The graph of this map is closed: say $\|x_n-x\|\to 0$ and $\langle x_n-y\rangle \to 0$. The condition $\langle x_n-y\rangle \to 0$ forces "point-wise" convergence of $x_n$ to $y$ in the sense of given hamel basis (i.e. the coordinates of $x_n$ must converge to that of $y$).
If $x_n=\sum_{i} \lambda_{i}^{n} v_i$ and $y=\sum_i \mu_i v_i$
$$
\|x_n-y\|=\left\|\sum_i (\lambda_i^n - \mu_i)v_i \right\|\le \sum_i |\lambda_i^n - \mu_i| \|v_i\| \to 0
$$
because $\lambda_i^n \to \mu_i$ (and above probably also shows that $\|x\|\le \langle x\rangle$ for all $x$). So $y=x$.
I still need to show: this map is unbounded, and that $X$ with $\langle\cdot\rangle$ is not complete, but I'm stuck here.
Edit: On a second thought, above argument does not work because convergence of each term in the series does not guarantee convergence of series to $0$. For instance $\sum_n 1/n = \infty$ but $1/n\to 0$... so that leaves me in complete darkness
 A: Start with the map in the other direction, $S = \operatorname{id}_X \colon (X, \langle\,\cdot\,\rangle) \to (X, \lVert\,\cdot\,\rVert)$. For $x = \sum_i \lambda_i v_i$, we have
$$\lVert Sx\rVert = \Biggl\lVert \sum_{i \in I} \lambda_i v_i\Biggr\rVert \leqslant \sum_{i\in I} \lvert \lambda_i\rvert\cdot \lVert v_i\rVert = \sum_{i\in I} \lvert \lambda_i\rvert = \langle x\rangle.$$
Thus $S$ is continuous (with $\lVert S\rVert = 1$ - equality since $\lVert v_i\rVert = \langle v_i\rangle$), and hence its graph is closed. The graph of $T = S^{-1}$ is therefore also closed - the map $(x,y) \mapsto (y,x)$ is a homeomorphism between $(X,\langle\,\cdot\,\rangle)\times (X,\lVert\,\cdot\,\rVert)$ and $(X,\lVert\,\cdot\,\rVert)\times (X,\langle\,\cdot\,\rangle)$.

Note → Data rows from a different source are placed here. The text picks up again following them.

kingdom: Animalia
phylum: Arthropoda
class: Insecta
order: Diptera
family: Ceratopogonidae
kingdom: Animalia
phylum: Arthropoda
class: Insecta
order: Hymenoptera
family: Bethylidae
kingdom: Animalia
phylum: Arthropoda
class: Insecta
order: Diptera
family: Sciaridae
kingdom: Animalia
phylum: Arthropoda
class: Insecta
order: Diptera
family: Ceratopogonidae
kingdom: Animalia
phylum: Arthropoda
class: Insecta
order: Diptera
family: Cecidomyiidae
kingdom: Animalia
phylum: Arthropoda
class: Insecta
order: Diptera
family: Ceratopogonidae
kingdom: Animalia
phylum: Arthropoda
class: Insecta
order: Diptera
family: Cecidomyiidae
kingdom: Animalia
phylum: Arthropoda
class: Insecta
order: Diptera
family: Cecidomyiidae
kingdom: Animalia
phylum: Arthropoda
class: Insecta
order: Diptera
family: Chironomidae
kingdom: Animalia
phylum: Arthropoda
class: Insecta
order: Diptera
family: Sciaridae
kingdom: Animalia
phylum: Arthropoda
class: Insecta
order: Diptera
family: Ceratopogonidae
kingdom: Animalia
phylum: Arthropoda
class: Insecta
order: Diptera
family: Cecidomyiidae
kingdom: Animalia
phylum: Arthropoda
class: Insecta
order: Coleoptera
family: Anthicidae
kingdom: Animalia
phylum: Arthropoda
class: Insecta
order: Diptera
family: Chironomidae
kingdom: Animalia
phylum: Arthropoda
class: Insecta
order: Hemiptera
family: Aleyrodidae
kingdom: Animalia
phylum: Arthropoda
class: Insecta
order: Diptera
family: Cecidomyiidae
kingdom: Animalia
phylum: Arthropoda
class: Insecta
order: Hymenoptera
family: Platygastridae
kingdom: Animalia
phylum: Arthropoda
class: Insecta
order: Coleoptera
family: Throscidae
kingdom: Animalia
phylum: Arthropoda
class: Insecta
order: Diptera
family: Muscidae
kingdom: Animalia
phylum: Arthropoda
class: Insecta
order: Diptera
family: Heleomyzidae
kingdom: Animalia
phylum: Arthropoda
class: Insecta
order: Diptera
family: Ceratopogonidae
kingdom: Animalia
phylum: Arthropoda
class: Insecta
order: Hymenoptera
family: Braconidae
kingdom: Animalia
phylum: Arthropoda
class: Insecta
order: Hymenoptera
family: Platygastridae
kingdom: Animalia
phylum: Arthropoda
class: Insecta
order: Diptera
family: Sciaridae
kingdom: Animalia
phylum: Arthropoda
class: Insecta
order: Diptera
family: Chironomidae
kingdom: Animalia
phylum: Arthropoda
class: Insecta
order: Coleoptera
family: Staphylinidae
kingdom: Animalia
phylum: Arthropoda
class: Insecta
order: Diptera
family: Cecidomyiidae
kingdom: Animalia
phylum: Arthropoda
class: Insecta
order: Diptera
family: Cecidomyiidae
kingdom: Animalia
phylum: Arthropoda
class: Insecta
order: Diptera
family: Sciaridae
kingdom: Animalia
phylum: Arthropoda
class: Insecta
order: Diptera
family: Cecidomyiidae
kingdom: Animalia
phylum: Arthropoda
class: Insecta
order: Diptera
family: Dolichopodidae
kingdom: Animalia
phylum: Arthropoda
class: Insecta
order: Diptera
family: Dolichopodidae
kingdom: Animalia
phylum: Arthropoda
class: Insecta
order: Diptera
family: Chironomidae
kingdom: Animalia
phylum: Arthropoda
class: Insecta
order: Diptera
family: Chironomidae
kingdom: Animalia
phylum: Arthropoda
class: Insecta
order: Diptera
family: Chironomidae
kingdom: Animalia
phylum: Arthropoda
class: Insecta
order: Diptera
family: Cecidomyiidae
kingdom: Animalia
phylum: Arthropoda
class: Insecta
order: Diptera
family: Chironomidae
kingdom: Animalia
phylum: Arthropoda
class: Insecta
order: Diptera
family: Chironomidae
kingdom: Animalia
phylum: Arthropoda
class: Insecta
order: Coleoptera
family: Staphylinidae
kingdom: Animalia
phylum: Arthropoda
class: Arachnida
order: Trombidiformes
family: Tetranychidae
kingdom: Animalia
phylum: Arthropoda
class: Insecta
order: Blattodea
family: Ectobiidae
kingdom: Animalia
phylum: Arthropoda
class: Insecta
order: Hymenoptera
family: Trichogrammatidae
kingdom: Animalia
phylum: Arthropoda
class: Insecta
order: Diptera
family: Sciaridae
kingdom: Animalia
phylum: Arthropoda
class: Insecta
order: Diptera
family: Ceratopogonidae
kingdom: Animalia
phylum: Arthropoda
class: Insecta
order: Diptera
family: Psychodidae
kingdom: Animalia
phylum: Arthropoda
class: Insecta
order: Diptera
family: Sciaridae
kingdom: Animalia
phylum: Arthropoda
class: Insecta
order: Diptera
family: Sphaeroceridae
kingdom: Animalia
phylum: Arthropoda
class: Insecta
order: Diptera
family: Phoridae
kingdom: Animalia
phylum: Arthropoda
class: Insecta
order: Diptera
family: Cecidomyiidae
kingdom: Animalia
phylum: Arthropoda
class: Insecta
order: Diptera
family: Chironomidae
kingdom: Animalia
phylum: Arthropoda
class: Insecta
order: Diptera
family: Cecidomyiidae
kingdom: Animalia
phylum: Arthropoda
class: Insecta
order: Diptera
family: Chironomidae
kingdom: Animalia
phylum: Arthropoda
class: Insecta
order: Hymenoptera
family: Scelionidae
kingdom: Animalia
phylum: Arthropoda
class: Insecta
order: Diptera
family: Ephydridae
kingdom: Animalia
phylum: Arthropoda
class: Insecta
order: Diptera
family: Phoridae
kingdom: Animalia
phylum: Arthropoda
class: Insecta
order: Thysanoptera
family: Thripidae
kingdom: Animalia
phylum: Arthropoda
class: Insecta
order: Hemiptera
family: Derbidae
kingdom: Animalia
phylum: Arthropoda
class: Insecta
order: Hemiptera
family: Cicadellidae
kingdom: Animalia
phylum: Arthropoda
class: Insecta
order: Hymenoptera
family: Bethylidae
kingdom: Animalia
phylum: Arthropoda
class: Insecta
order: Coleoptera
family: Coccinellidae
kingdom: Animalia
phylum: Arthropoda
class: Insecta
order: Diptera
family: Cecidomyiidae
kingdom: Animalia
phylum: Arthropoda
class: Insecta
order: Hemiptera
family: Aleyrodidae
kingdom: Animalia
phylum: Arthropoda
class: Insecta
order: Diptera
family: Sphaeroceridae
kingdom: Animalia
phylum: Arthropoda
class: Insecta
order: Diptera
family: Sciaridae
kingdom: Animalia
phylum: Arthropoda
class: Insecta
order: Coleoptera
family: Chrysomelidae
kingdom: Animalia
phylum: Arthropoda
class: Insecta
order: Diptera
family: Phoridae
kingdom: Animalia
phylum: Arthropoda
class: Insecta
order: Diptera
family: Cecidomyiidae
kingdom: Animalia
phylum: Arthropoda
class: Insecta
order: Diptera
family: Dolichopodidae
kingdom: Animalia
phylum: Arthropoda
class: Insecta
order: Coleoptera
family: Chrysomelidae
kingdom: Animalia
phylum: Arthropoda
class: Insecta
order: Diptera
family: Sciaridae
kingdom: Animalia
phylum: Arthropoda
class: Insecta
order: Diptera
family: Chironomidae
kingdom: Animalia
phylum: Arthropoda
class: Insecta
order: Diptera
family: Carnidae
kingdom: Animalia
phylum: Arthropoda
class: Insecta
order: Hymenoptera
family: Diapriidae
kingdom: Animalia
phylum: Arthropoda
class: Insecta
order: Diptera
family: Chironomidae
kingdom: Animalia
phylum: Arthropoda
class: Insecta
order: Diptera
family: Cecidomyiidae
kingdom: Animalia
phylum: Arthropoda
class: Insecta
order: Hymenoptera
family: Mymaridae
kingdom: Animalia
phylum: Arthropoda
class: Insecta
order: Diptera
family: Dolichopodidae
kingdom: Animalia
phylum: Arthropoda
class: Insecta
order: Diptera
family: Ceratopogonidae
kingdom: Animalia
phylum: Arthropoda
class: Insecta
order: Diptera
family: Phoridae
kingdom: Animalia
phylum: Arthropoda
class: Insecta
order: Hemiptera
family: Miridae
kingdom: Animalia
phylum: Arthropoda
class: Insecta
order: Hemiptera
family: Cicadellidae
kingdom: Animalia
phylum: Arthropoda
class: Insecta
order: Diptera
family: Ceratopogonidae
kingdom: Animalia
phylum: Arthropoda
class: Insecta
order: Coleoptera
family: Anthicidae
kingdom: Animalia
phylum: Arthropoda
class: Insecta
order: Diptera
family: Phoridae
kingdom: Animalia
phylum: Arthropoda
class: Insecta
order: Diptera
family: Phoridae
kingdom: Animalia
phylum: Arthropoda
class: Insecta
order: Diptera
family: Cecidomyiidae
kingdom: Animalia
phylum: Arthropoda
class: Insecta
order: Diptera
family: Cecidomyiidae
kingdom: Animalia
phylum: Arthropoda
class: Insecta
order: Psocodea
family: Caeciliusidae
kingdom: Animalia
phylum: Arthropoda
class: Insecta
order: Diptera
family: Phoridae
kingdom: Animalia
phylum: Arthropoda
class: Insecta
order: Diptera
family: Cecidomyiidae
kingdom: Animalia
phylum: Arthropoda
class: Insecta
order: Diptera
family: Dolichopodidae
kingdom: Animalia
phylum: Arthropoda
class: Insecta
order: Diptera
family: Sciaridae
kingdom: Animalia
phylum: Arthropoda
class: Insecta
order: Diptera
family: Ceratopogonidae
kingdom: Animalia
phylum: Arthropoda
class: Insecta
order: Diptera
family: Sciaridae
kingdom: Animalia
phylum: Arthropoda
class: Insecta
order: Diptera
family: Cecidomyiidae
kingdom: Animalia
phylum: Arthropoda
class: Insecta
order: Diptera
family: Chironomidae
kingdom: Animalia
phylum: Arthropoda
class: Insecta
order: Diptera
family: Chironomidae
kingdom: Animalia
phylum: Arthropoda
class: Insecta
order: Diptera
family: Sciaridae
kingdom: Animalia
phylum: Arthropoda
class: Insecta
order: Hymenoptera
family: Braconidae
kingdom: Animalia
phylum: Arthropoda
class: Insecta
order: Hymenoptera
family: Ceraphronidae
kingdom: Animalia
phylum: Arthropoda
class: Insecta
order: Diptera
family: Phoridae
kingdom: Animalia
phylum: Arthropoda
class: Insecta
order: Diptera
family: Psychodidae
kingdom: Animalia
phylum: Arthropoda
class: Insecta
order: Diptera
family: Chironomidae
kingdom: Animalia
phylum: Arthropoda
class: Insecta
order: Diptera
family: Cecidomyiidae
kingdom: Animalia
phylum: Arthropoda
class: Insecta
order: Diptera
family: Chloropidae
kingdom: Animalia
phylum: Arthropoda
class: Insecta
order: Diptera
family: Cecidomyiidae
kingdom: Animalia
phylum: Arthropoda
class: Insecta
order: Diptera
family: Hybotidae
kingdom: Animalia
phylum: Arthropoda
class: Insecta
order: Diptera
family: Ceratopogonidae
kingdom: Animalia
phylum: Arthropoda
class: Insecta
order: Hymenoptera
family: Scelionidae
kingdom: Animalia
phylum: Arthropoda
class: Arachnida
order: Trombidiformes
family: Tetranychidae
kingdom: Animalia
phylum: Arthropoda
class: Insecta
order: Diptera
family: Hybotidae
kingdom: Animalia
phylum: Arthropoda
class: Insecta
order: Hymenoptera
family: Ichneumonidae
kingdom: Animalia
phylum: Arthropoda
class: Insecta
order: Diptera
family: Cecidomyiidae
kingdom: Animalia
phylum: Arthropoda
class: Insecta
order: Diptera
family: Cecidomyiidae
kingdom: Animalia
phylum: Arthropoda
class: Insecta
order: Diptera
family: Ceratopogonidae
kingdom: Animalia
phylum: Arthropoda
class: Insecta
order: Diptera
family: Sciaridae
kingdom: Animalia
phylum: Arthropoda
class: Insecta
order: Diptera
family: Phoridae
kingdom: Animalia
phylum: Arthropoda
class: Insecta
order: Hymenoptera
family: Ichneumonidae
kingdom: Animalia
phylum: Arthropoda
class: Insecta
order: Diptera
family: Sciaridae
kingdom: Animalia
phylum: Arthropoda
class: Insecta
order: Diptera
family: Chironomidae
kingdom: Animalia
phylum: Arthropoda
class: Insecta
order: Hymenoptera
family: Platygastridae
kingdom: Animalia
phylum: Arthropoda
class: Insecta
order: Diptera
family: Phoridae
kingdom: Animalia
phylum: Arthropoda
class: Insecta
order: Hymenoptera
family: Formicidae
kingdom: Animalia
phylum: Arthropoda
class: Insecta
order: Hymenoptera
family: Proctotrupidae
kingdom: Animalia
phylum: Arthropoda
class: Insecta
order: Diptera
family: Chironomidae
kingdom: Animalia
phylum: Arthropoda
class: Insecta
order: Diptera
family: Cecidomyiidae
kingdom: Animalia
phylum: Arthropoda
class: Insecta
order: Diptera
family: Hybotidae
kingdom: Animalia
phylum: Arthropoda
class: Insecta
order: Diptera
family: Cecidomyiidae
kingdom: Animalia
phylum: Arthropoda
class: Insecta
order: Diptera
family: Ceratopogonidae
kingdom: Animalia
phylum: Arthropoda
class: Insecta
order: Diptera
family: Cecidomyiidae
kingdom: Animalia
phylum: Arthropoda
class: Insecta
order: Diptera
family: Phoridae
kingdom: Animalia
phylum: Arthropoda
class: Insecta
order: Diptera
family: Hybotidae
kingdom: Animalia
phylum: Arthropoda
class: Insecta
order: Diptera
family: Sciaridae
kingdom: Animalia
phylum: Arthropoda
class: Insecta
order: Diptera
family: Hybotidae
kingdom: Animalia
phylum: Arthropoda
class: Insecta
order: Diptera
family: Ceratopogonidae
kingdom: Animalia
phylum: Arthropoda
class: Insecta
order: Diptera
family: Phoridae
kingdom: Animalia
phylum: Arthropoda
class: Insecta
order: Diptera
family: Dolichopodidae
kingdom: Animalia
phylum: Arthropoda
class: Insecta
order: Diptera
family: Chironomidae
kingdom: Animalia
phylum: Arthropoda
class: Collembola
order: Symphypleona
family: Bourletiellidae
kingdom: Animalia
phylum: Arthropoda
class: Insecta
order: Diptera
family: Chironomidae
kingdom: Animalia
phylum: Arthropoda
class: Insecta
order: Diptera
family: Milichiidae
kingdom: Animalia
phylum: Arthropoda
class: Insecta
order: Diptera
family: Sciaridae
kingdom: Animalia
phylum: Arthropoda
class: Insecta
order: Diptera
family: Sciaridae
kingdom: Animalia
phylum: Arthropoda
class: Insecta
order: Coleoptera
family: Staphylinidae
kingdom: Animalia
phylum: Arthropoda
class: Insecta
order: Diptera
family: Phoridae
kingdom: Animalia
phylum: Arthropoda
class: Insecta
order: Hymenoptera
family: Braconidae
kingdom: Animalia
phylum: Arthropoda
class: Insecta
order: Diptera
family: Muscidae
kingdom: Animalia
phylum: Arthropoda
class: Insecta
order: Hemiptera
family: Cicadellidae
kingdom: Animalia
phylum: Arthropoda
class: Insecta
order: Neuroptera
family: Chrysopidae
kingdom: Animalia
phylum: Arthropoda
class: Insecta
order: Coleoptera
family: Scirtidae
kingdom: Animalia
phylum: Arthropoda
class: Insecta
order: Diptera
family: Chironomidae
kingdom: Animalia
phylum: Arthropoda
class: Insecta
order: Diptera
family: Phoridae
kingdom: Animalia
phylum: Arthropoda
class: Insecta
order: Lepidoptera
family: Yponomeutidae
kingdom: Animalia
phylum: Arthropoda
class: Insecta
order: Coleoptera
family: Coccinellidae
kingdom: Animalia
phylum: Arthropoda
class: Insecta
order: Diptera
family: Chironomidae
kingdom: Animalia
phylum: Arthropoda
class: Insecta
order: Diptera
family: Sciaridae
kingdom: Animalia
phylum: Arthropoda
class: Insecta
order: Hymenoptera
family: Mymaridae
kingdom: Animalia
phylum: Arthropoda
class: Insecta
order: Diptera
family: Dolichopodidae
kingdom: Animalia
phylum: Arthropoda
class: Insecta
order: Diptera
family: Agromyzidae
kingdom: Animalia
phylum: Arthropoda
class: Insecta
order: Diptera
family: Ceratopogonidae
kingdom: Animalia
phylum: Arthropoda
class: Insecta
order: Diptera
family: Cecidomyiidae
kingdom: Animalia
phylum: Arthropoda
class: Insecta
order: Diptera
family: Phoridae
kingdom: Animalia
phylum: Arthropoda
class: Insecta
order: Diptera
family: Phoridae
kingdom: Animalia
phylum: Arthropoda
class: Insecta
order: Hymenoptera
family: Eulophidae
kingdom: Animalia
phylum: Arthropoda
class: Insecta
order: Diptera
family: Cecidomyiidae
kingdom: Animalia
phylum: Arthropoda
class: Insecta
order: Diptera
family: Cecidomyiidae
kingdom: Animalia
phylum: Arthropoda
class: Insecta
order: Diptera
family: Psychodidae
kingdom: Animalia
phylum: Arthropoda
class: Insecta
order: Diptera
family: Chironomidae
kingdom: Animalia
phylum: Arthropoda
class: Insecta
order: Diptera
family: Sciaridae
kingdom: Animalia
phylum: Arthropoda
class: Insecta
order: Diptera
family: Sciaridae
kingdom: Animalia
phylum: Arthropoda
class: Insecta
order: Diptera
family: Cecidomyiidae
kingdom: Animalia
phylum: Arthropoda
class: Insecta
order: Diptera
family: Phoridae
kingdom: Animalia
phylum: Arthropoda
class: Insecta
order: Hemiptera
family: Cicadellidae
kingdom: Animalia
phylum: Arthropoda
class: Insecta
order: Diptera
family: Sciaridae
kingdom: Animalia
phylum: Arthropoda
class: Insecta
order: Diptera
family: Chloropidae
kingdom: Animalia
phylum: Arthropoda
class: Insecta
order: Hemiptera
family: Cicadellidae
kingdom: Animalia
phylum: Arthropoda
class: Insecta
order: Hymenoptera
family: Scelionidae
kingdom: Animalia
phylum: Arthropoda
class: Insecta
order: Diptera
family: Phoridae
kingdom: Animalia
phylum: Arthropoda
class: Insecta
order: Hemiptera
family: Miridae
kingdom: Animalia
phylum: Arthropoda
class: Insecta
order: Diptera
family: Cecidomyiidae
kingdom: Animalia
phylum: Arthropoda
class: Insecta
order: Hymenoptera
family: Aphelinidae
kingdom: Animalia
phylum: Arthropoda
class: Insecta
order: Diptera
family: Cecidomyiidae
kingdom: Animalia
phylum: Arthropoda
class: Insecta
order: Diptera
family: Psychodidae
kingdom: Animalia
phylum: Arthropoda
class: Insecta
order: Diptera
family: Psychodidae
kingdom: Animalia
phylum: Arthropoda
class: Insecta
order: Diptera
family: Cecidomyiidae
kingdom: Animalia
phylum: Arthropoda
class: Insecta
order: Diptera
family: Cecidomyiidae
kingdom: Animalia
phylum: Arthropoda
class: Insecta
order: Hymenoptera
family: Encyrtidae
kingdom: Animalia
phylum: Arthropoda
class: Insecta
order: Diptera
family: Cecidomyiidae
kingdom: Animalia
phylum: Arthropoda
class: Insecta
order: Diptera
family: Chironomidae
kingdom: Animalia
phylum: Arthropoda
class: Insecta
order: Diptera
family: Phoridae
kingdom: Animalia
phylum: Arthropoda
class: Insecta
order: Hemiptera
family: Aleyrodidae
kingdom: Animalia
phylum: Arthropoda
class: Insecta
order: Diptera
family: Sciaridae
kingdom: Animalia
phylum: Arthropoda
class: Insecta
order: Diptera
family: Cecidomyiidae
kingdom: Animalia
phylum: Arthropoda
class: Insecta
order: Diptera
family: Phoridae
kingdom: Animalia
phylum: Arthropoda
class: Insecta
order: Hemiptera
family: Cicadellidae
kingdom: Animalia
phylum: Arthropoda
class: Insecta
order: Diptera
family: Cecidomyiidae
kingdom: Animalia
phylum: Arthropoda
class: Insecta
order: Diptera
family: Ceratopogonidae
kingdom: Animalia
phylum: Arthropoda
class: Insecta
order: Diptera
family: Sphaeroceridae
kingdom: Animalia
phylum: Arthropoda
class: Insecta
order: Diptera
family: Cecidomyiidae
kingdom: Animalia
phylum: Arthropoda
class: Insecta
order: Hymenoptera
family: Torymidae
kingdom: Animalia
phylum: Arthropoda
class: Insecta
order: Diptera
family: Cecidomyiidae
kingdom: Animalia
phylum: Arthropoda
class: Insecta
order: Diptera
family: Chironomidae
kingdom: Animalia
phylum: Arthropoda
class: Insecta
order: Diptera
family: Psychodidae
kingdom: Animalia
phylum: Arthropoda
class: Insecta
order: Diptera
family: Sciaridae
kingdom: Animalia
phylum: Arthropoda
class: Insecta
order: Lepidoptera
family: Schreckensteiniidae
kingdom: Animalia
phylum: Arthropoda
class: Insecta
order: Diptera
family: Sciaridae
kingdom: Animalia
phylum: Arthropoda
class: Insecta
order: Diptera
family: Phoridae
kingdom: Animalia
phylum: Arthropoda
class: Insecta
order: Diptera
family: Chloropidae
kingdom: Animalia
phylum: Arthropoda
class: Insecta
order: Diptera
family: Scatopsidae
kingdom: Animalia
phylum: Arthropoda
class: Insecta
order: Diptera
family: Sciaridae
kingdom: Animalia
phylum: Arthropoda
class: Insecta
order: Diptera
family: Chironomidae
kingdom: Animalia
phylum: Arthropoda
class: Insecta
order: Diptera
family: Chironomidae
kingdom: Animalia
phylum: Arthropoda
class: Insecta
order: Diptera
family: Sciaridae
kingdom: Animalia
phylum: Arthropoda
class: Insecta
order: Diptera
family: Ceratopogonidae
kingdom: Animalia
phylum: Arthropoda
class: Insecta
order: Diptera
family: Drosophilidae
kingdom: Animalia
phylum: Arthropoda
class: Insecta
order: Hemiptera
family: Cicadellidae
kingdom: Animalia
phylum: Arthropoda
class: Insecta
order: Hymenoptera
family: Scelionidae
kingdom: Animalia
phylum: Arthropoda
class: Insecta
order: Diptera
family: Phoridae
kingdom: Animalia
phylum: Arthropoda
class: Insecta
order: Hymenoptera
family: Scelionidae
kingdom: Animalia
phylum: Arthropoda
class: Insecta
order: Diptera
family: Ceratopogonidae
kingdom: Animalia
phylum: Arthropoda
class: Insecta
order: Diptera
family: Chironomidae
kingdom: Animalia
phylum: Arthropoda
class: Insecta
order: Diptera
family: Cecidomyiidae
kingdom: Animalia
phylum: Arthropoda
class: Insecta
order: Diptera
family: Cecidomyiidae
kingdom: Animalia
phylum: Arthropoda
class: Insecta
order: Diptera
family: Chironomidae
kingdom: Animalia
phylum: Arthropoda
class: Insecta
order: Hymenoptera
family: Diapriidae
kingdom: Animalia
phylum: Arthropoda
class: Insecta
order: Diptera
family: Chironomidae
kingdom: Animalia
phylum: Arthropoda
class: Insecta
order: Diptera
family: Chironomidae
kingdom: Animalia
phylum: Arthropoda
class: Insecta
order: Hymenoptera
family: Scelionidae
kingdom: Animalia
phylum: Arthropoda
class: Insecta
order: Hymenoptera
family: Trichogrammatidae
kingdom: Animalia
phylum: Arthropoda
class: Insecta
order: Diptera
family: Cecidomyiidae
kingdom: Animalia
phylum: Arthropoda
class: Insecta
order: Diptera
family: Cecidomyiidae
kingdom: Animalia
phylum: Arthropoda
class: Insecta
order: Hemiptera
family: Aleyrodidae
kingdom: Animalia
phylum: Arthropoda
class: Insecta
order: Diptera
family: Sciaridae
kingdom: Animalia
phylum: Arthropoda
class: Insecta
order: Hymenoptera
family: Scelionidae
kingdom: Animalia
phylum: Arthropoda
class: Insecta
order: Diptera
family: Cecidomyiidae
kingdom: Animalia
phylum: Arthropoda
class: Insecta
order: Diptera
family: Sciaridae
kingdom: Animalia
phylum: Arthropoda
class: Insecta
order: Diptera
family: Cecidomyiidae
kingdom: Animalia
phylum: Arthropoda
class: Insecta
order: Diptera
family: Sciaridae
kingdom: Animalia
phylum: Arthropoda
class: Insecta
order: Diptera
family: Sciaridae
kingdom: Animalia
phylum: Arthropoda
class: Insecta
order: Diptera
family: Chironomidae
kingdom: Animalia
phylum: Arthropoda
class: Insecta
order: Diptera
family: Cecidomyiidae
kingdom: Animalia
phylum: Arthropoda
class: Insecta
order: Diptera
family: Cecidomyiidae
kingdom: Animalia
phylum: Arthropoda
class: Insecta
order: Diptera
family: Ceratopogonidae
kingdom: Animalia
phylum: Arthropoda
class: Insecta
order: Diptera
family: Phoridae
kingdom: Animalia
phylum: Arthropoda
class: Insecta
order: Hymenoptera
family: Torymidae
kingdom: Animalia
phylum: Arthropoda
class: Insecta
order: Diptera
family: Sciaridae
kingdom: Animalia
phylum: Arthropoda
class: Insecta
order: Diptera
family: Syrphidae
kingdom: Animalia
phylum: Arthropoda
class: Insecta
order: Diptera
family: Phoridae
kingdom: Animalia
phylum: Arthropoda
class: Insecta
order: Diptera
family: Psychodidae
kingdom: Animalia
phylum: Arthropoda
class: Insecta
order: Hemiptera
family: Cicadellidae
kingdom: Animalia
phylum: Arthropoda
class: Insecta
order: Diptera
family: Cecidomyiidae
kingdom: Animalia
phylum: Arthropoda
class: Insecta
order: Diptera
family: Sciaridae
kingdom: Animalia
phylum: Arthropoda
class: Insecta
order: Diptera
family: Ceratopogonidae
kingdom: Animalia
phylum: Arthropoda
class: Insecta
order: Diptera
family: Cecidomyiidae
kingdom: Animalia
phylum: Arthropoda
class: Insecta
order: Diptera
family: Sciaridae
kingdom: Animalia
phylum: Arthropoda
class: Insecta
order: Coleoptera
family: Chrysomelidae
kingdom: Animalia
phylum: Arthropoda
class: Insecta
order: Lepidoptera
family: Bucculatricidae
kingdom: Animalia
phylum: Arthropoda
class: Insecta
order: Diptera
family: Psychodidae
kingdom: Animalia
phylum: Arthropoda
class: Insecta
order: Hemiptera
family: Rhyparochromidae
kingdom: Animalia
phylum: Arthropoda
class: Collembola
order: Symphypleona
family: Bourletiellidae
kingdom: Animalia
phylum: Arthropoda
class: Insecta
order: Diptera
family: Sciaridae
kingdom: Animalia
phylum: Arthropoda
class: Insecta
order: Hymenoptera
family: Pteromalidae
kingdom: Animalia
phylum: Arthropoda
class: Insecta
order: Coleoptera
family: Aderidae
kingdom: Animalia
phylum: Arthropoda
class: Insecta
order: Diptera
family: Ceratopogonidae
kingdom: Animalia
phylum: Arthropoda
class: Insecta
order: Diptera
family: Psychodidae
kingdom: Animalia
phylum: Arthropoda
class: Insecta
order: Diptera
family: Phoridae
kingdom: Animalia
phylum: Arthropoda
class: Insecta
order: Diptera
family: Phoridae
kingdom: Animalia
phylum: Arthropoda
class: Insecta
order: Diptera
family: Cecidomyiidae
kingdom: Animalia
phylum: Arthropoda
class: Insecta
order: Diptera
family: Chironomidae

Now, by the open mapping theorem, or the closed graph theorem, it is equivalent to show that $T$ is unbounded or that $(X,\langle\,\cdot\,\rangle)$ is not a Banach space. I think it is easier to show the latter.
Choose a countably infinite subset $J \subset I$ and enumerate it. For simplicity, write $w_n = v_{j_n}$. Then consider
$$x_n = \sum_{k = 0}^n 2^{-k} w_k$$
for $n \in \mathbb{N}$. Verify that $(x_n)_{n\in \mathbb{N}}$ is a Cauchy sequence in $(X,\langle\,\cdot\,\rangle)$. Show that this sequence doesn't converge with respect to $\langle\,\cdot\,\rangle$, however.
Note: the separability of $X$ (with respect to $\lVert\,\cdot\,\rVert$) plays no role in this proof.
Since the separability of $(X,\lVert\,\cdot\,\rVert)$ was given as a hypothesis, the expected proof (that the two norms aren't equivalent) was probably using the fact that $(X,\langle\,\cdot\,\rangle)$ is not separable:
The Hamel basis $\{ v_i : i \in I\}$ is an uncountable discrete subset of $(X,\langle\,\cdot\,\rangle)$ - $\langle v_i - v_j\rangle = 2$ for $i \neq j$ - and a separable metric space is second countable, hence a discrete subset of a separable metric space can be at most countable.